Some events are already a strategic part of long-term efforts to promote safe walking and rolling every day, called Safe Routes to School programs. If you’re looking to transition to ongoing activities, you’re in good company: more than half of walk and bike to school events are part of larger efforts toward walking and rolling to school.
Student education, walking school buses, bicycle trains and bicycle skills clinics, and mileage tracking are all ways to keep families excited about walking and rolling to school. Walk, Bike & Roll to School Days can also promote changes to the environment that create safer, more welcoming routes to walk or bike to school regularly.

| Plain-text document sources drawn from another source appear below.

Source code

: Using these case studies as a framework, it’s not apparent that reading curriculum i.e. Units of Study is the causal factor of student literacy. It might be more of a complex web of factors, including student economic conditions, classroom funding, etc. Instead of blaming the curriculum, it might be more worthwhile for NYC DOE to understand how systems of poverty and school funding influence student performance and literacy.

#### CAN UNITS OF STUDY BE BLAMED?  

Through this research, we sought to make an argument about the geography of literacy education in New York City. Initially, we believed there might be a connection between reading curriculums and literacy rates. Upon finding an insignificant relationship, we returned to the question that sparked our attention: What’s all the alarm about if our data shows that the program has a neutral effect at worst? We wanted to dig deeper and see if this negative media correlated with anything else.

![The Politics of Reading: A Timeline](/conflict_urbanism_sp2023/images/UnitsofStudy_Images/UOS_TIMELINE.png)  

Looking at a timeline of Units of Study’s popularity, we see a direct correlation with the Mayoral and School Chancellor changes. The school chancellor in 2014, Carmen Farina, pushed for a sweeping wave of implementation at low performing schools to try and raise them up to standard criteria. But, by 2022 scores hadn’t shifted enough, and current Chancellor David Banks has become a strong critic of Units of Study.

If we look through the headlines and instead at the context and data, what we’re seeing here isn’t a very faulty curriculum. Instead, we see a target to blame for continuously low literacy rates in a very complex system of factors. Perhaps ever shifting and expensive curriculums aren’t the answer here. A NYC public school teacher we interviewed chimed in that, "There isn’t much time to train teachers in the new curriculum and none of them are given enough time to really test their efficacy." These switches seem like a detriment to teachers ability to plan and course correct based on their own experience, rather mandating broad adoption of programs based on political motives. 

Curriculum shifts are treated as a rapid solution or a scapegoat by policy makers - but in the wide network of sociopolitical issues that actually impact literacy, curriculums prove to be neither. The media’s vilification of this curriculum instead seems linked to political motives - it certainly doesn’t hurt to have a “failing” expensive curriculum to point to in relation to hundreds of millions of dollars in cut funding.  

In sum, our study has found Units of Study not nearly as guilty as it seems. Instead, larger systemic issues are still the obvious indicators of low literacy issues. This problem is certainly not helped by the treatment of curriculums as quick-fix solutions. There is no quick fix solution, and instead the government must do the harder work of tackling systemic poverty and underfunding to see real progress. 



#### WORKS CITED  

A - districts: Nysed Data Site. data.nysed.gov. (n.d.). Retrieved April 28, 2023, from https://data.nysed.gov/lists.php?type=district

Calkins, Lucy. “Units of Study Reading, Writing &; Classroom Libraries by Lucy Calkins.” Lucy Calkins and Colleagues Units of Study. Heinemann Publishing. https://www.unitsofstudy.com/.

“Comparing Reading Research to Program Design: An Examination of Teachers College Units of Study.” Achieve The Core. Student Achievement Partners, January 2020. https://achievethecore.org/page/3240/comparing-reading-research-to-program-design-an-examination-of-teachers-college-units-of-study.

The ability to navigate the world by walking, biking or rolling safely is an important life skill. In order for children to adopt new skills, they need supervised practice time and repeated reinforcement of the key messages.
Walking school buses are a great way to offer children a supervised walk to school on a regular basis.
Bicycle trains allow students to bicycle to school together on a designated route under supervision. Bicycle Skills Clinics or “bicycle rodeos” are hands-on bicycle safety lesson with bike inspections, safety talks and bicycle skills practice.
Providing a way for students to track the miles that they have walked or ridden a bicycle is a tangible way to chart progress toward a walking or rolling goal.